I think the answers and comments posted here are somewhat not complete about how -시죠/시지요 is used. It does mark questions in some circumstances, but it can also act as a highly formal suggestion. 주무시지요 means almost always "Please go to bed", not "Are you sleeping?" since a sleeping person is not expected to answer that. On contrary, 지루하시죠 always means "You are bored, aren't you?" not a suggestion to get bored because such suggestion is absurd and not anything achievable voluntarily.
While -시지요 itself can be either question or suggestion, and in most cases you need research as @Nontofull pointed out, it is clearly a question in this context, because of the negation, 안.

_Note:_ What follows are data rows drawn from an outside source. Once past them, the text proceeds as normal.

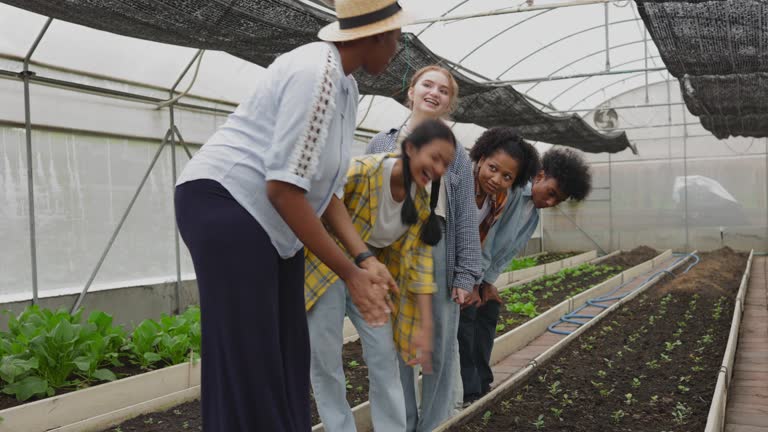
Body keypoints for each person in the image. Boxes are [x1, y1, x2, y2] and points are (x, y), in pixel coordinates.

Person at [173, 1, 414, 430]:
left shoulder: (346, 86)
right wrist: (349, 275)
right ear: (375, 34)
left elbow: (326, 195)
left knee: (287, 353)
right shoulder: (314, 74)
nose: (397, 48)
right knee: (253, 357)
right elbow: (284, 189)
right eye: (396, 37)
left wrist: (364, 259)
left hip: (271, 222)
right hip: (227, 206)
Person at [306, 120, 456, 432]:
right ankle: (339, 427)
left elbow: (419, 266)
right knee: (326, 359)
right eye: (435, 157)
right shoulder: (362, 171)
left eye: (446, 164)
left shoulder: (419, 204)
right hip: (325, 267)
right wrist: (356, 260)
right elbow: (315, 205)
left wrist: (424, 325)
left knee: (384, 354)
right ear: (410, 148)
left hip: (370, 274)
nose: (439, 168)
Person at [366, 65, 483, 432]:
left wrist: (465, 273)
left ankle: (436, 423)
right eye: (427, 85)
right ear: (411, 92)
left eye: (443, 90)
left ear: (450, 102)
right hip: (391, 248)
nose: (434, 92)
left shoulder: (458, 154)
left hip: (437, 246)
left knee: (439, 345)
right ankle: (401, 423)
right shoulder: (381, 142)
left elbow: (465, 214)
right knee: (392, 344)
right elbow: (365, 205)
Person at [459, 137, 593, 404]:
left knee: (490, 309)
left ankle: (482, 383)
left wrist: (489, 283)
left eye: (559, 200)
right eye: (552, 192)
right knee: (467, 314)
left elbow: (507, 250)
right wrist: (474, 283)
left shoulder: (532, 211)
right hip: (465, 268)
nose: (551, 202)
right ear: (540, 176)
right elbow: (486, 237)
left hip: (481, 274)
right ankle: (467, 390)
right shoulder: (509, 194)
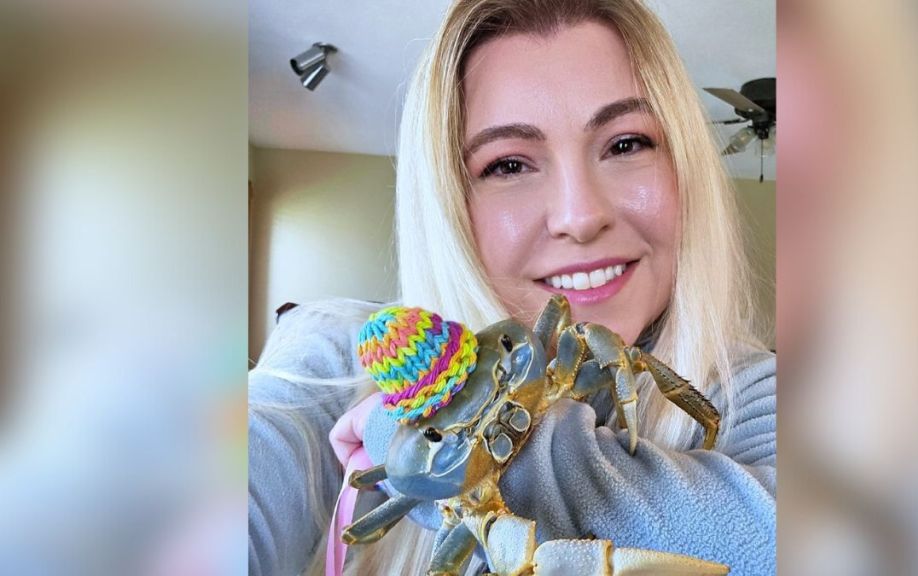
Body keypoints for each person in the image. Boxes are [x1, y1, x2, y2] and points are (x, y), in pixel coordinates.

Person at [248, 1, 776, 575]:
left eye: (627, 143)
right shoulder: (334, 363)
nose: (580, 216)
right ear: (449, 201)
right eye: (508, 165)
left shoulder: (755, 391)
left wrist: (457, 445)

Though I'm not a linguist, let me demonstrate in my ability.
- 강아지 키우시지요
- 강아지 안 키우시지요
- 강아지 키우지 마시지요
(BTW, 강아지 is more apt to be translated into puppy rather than dog, which is 개.)
1 can be interpreted in both ways; it can be interpreted as "Do you raise a puppy?" or "I suggest you to raise a puppy." and it requires intonation and context to be understood correctly.

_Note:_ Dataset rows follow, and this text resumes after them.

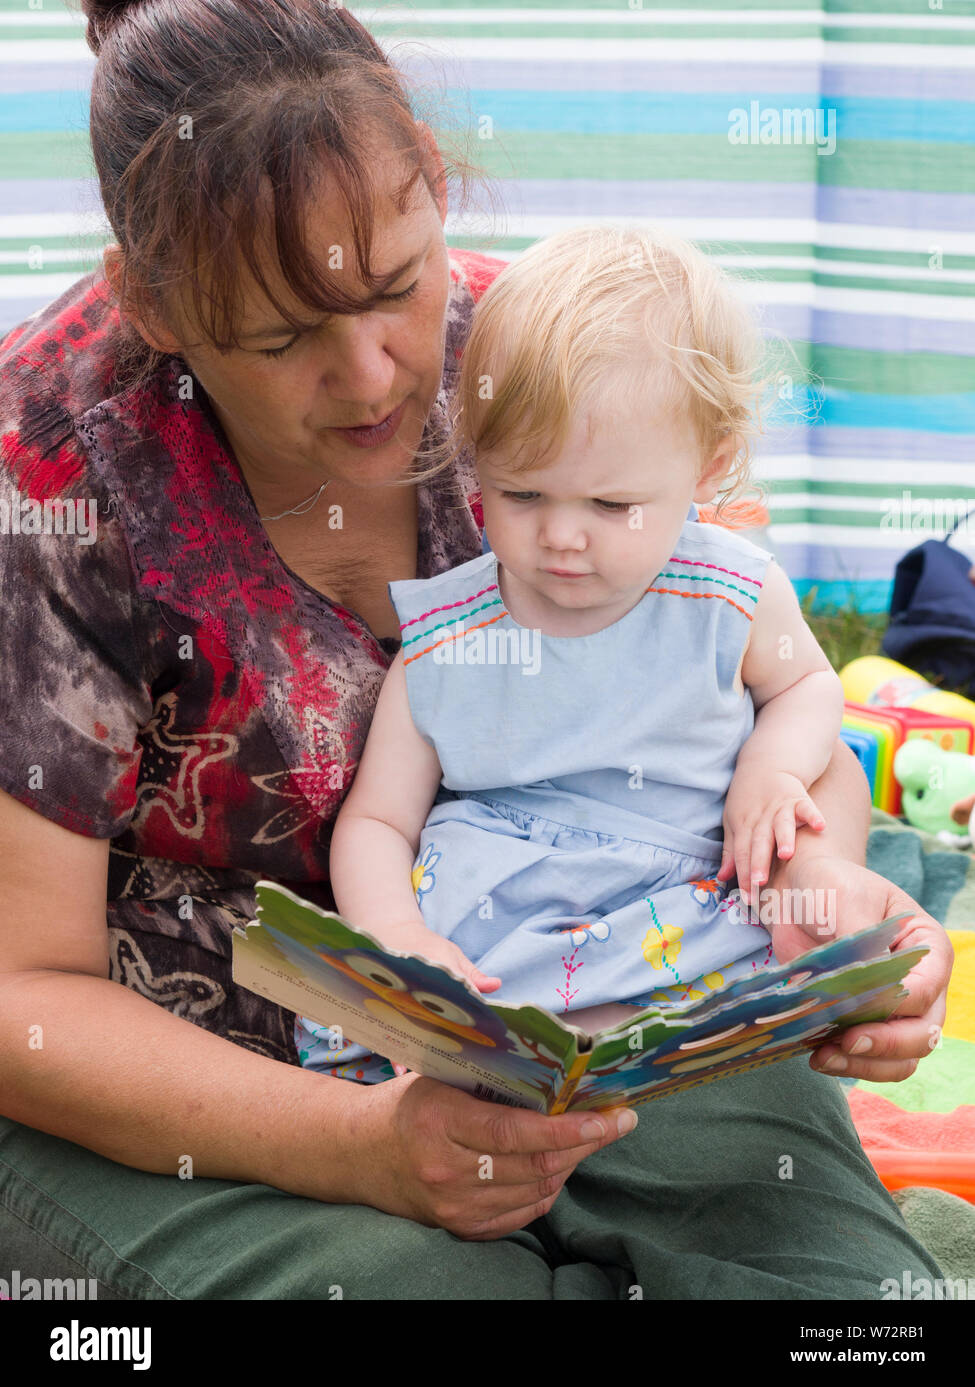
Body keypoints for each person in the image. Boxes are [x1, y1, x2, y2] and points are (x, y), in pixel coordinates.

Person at [0, 0, 953, 1298]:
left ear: (436, 191)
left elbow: (747, 711)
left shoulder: (553, 365)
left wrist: (823, 900)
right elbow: (22, 999)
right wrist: (364, 1149)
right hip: (211, 1070)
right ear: (152, 305)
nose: (372, 373)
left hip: (613, 999)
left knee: (835, 1299)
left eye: (396, 283)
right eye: (280, 338)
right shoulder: (50, 486)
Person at [295, 225, 848, 1082]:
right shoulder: (451, 638)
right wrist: (398, 937)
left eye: (610, 502)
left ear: (709, 467)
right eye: (520, 492)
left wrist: (771, 772)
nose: (560, 536)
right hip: (490, 940)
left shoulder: (727, 596)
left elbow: (807, 686)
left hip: (673, 922)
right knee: (430, 1070)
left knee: (744, 1033)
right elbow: (377, 819)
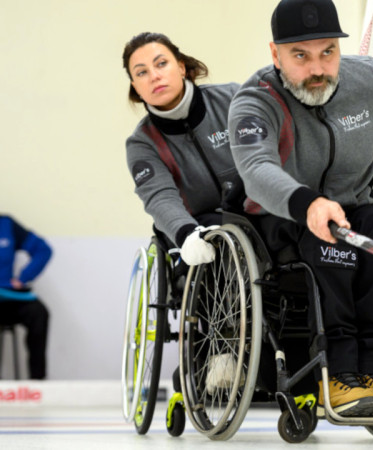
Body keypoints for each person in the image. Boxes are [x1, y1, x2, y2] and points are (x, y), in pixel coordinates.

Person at [229, 0, 373, 417]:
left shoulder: (372, 81)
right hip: (280, 218)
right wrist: (309, 203)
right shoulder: (253, 102)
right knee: (327, 239)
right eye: (300, 55)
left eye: (327, 52)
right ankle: (339, 374)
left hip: (352, 208)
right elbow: (255, 167)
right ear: (275, 54)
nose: (317, 69)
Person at [122, 32, 241, 390]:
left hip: (257, 212)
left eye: (161, 64)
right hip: (198, 227)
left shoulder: (234, 100)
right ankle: (221, 351)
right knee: (215, 240)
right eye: (141, 72)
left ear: (183, 67)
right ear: (135, 87)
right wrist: (185, 232)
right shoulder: (142, 143)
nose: (154, 76)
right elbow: (159, 197)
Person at [0, 215, 52, 380]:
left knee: (39, 313)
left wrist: (22, 278)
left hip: (8, 297)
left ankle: (38, 382)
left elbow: (44, 250)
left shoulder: (6, 225)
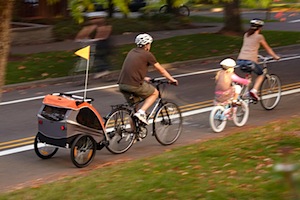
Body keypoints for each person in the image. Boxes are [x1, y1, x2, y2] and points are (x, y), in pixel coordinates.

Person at [118, 33, 178, 125]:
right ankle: (142, 112)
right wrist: (171, 79)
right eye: (149, 44)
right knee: (154, 93)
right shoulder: (147, 54)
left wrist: (143, 77)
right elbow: (161, 70)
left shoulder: (132, 52)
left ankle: (133, 134)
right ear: (147, 45)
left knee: (134, 110)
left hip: (122, 84)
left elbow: (131, 68)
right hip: (134, 85)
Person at [236, 18, 280, 100]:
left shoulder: (246, 35)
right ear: (260, 28)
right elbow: (268, 49)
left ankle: (245, 92)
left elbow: (249, 48)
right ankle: (254, 91)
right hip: (250, 61)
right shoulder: (259, 37)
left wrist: (255, 57)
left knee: (249, 74)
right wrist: (275, 57)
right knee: (261, 74)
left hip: (240, 60)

2 can only be understood as a question, since 안 means somewhat descriptive on the situation. You cannot suggest someone to "currently not raise a puppy." It is a strict question.

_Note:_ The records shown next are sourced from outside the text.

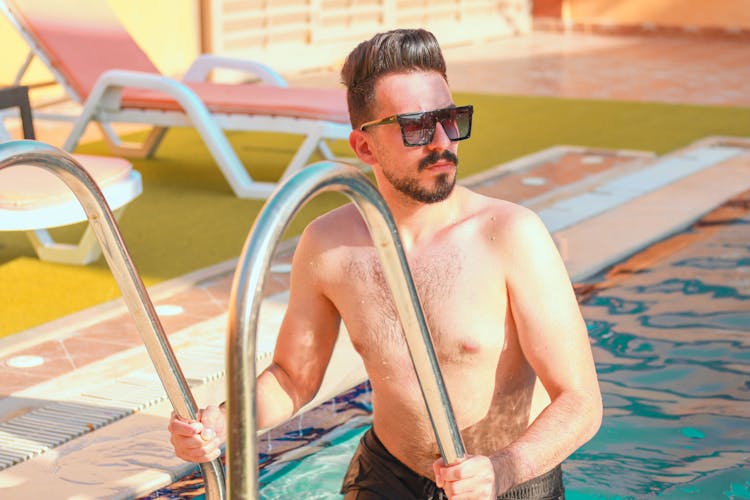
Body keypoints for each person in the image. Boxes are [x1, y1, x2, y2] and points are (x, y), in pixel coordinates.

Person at [168, 28, 602, 499]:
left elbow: (581, 401)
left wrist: (501, 469)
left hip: (509, 479)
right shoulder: (329, 246)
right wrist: (222, 422)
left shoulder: (511, 236)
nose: (442, 142)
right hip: (388, 477)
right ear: (364, 148)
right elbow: (294, 376)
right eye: (417, 126)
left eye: (450, 119)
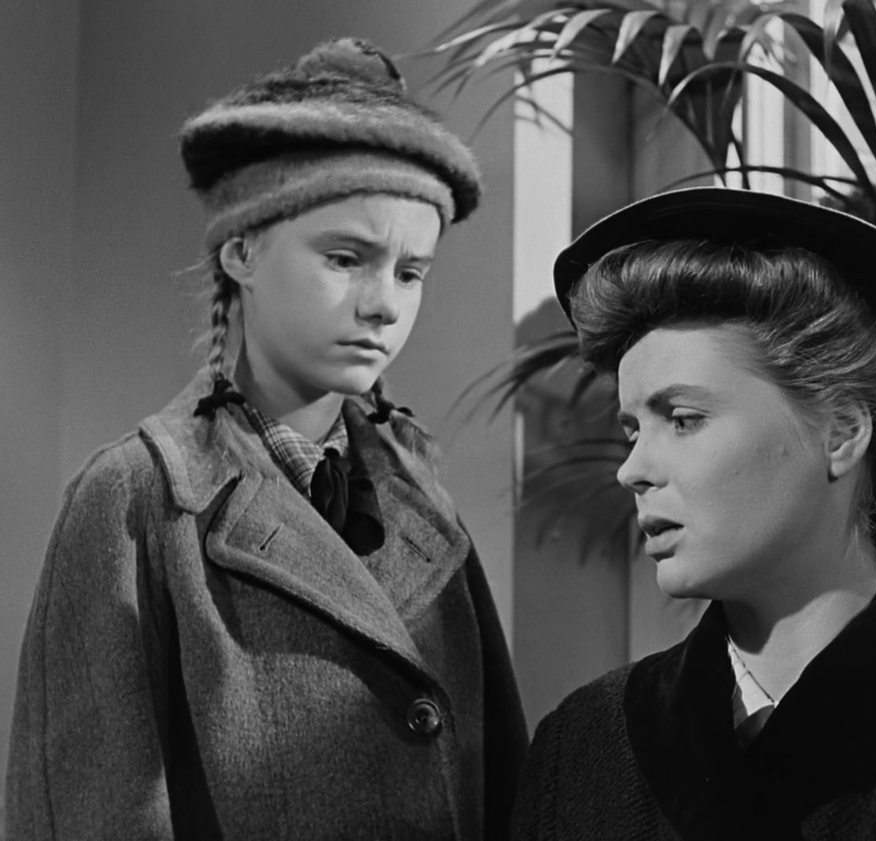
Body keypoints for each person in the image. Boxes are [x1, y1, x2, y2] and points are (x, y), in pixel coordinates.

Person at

3 can only be understood as a suggestion, since 마-, or dictionary form 말다, means forbid. You cannot ask someone if they forbade to raise a puppy (it makes some sense in English, but it's because of translation and this is not even remotely making any sense in Korean for this to be a question).
So there you have it. "강아지 안 키우시죠" is translated as "You don't have a dog, do you?" If you see 안 -시죠 at the end of the sentence, I can say it is almost certain (I can't think of a counterexample.) it is a question, not a suggestion.